In order to emphasize his humility, Islamic apologists like to say that Muhammad is only mentioned four times in the Koran. I haven’t counted but that seems about right. Nevertheless, Muhammad manages to mention himself on nearly every page—sometimes as the “Messenger,” sometimes as the “Apostle,” sometimes as the “Prophet,” and nearly always as the indispensable intermediary between Allah and men. This repeated emphasis on his role as a prophet is also found in the hadith collections. For example, “I have been sent to all mankind and the line of the prophets is closed with me” (Sahih Muslim, book 004, number 1062).

Other than Allah, Muhammad is the main person of interest in the Koran. Which brings us back to the place of Jesus in the Koran. The truth is, he plays only a minor role. He is mentioned as one of the prophets on several occasions, and on a few other occasions he is given some lines to speak. On one of these occasions he assures Allah that he did not ever claim to be God: “I could never have claimed what I have no right to” (5:116).

Jesus has a place in the Koran, but only because he knows his place. His role is to remove the main obstacle to Muhammad’s claim of prophethood. Who better than Jesus to renounce Jesus’ claim to Sonship and thereby clear the way for Muhammad to be the seal of the prophets?

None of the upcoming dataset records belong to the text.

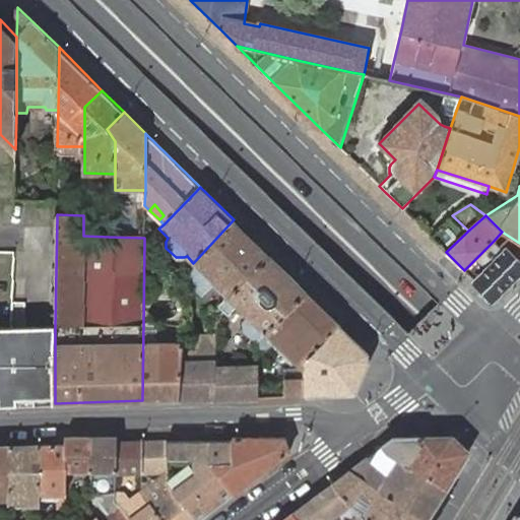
[(431,237),(446,252),(465,234),(449,217),(431,237)]
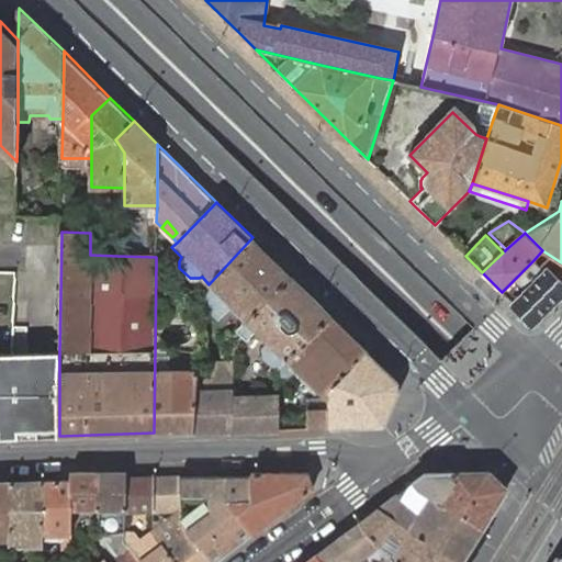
[(292,276),(253,237),(209,284),(203,302),(221,319),(233,308),(238,313),(234,319),(243,327),(292,276)]
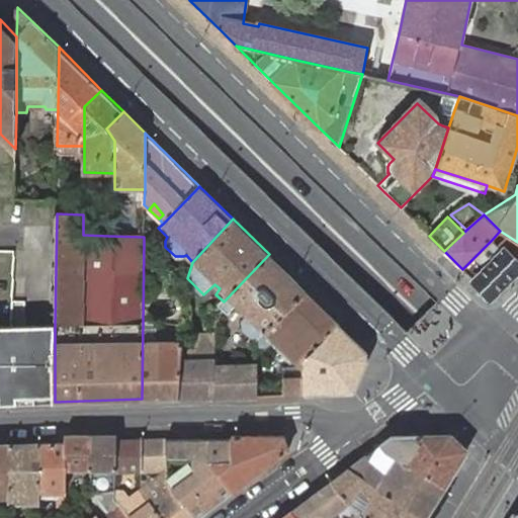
[(108,236),(107,223),(83,223),(83,235),(108,236)]
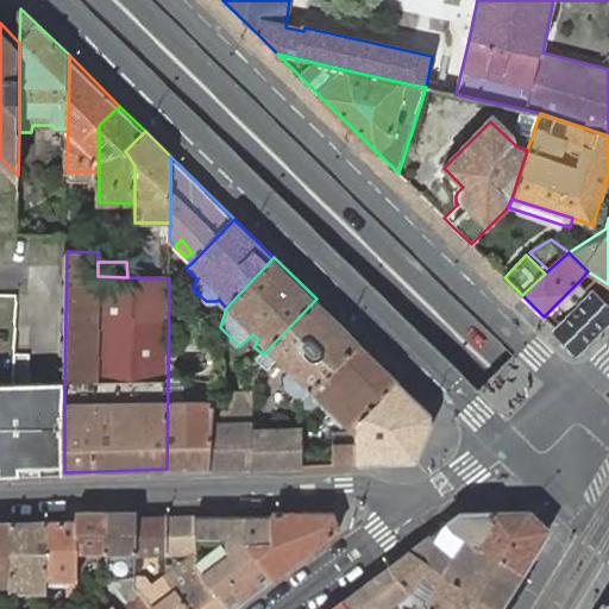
[(591,294),(608,311),(608,284),(588,271),(578,282),(591,294)]
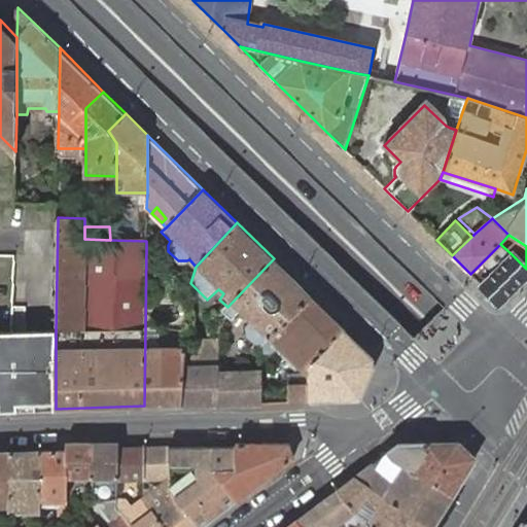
[(500,244),(470,274),(482,284),(512,254),(500,244)]
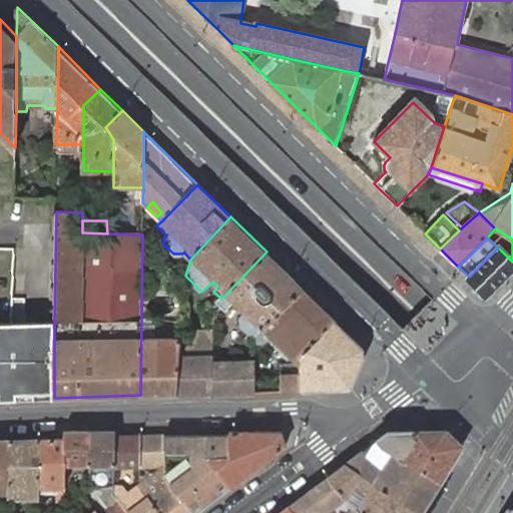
[(487,295),(512,269),(512,262),(498,247),(469,277),(487,295)]
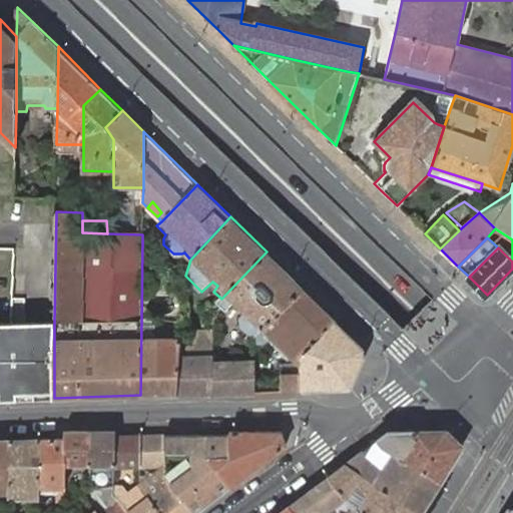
[(303,287),(267,251),(221,299),(218,303),(224,308),(233,300),(246,313),(242,317),(241,327),(248,334),(259,333),(264,327),(303,287)]
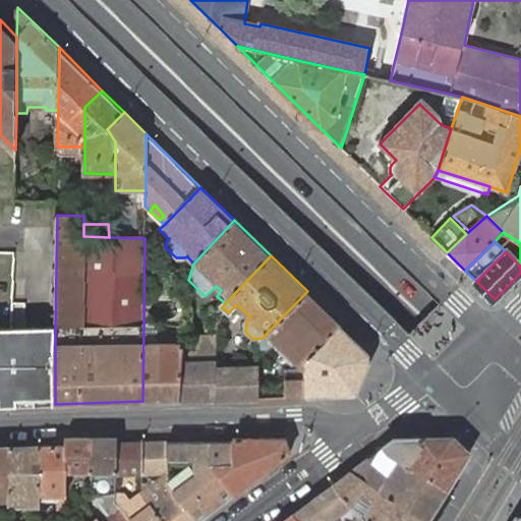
[(304,370),(339,324),(307,291),(268,332),(304,370)]
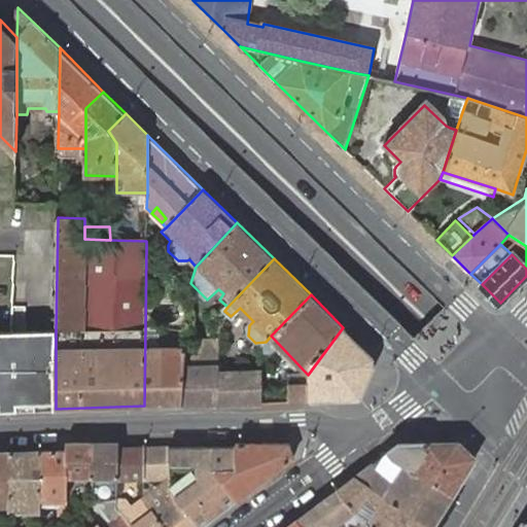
[(0,412),(56,412),(56,409),(56,329),(1,329),(1,324),(0,324),(0,412)]
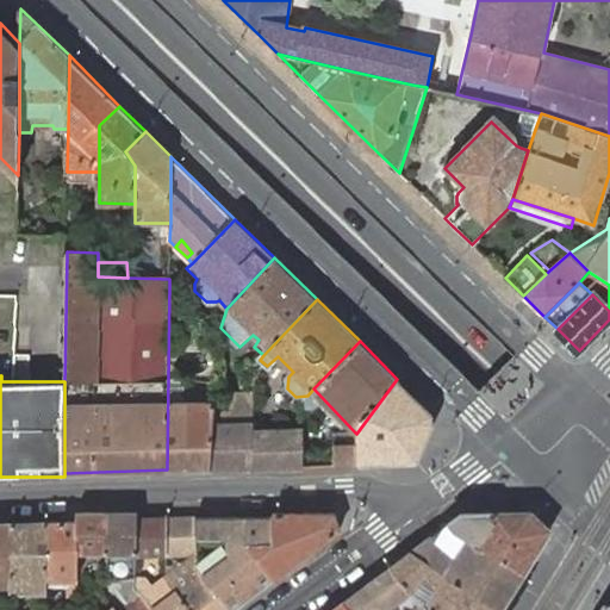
[(212,436),(215,381),(168,379),(167,470),(212,468),(212,436)]
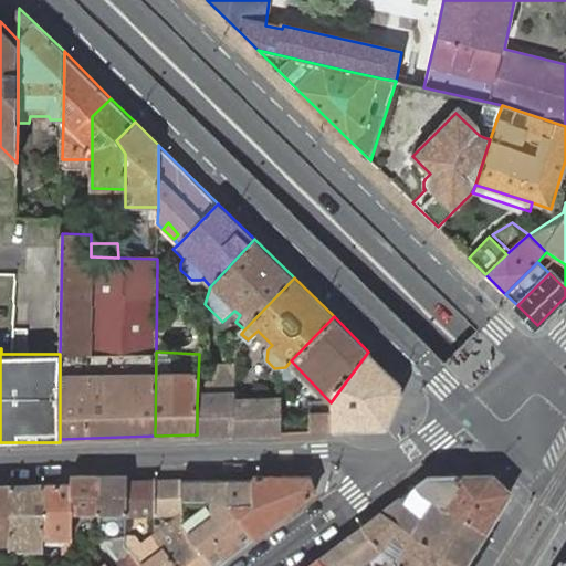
[(332,413),(332,430),(388,429),(401,396),(402,385),(368,352),(331,402),(332,413)]
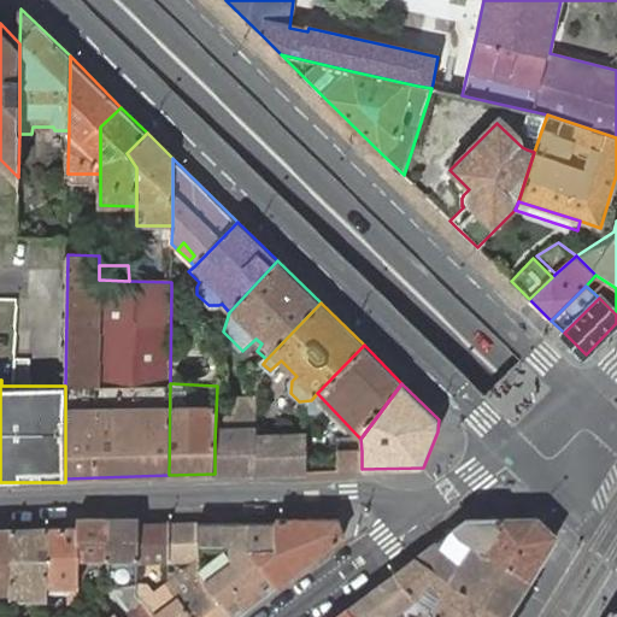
[(307,435),(257,435),(257,441),(257,472),(307,470),(307,435)]
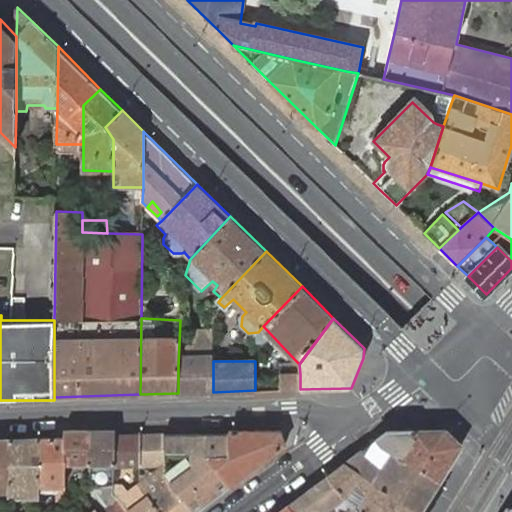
[(178,393),(213,392),(213,366),(178,366),(178,393)]
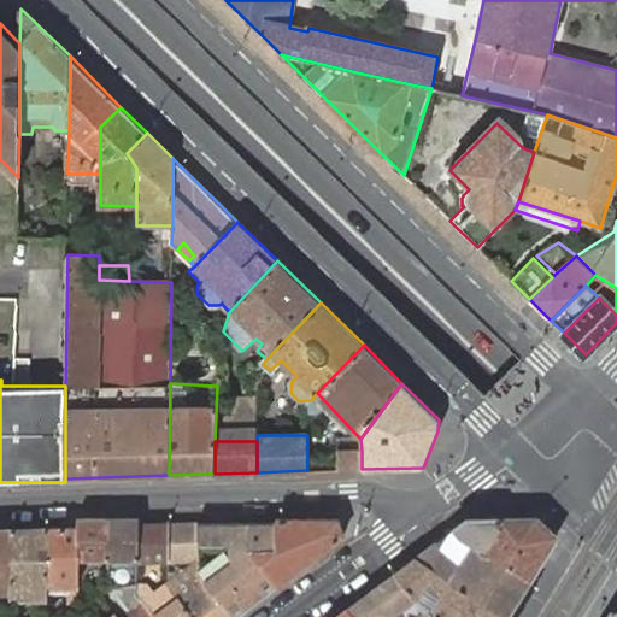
[(362,469),(362,451),(340,451),(340,470),(362,469)]
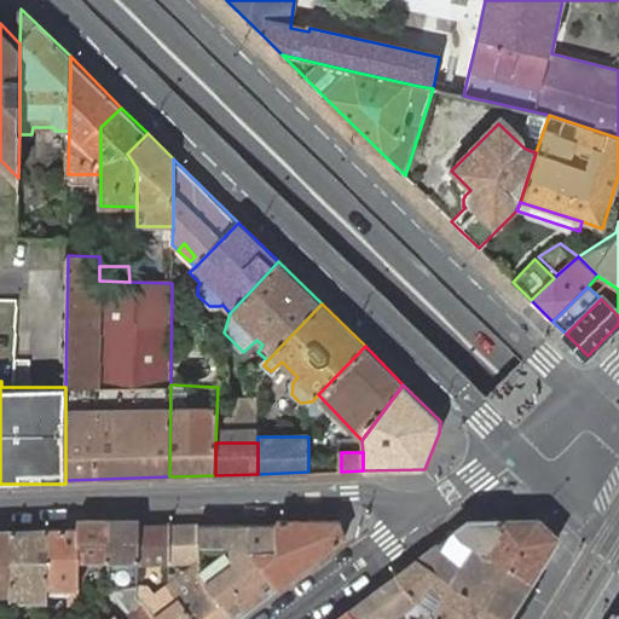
[(80,520),(80,530),(79,562),(109,561),(110,520),(80,520)]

But, in stripping Jesus of his divinity, Muhammad also managed to strip him of his humanity. The Jesus of the Koran is simply not an interesting person. Indeed he hardly qualifies as a person. He seems more like a disembodied voice.

When Christians hear that Jesus is in the Koran, they assume that he must be someone like the Jesus of the Gospels. Thus they can reassure themselves that although Muslims don’t accept Christ’s divinity, they will at least become familiar with his life. Anyone who bothers to read the Koran, however, will be quickly disabused of that notion. There is no life of Jesus in the Koran. There is no slightly altered version of the gospel story. Indeed, there is no story at all—just a few brief appearances in order to make the point that Jesus is only a man, not the Son of God.

This abbreviated treatment of Jesus in the Koran is matched by a diminished view of the human person. In Islam, man is little more than a slave of Allah. He can achieve paradise, but paradise is essentially a heavenly harem. According to the Christian vision, man’s destiny is union with God. According to the Islamic vision, man’s destiny is to copulate.

In rejecting the Christian doctrine of the Incarnation, Muhammad also rejected the Christian vision of a redeemed humanity. The fact of the Incarnation raised the status of man immeasurably—“no longer a slave but a son, and if a son then an heir” (Gal. 4:7). That’s why Christmas carols are so full of joy. As one hymn reminds us, the night of our Savior’s birth becomes the moment at which “the soul felt its worth.” Thanks to Muhammad’s dismal vision, however, all this is missing in Islam—no “joy to the world,” no “hark the herald angels sing,” no “ding-dong merrily on high.”

In light of the comparative bleakness of the Islamic vision, it is difficult to understand why so many Catholic prelates and theologians insist on identifying Islam as a fellow faith with which we have much in common. Likewise, it’s not easy to comprehend why so many of them want to declare their solidarity with Islam.

Theologically and humanly, Islam represents a giant step backwards. It would take us back to a time when the idea of human dignity was considered laughable—to a time when slavery was unremarkable and women were valued less than men and sometimes less than animals.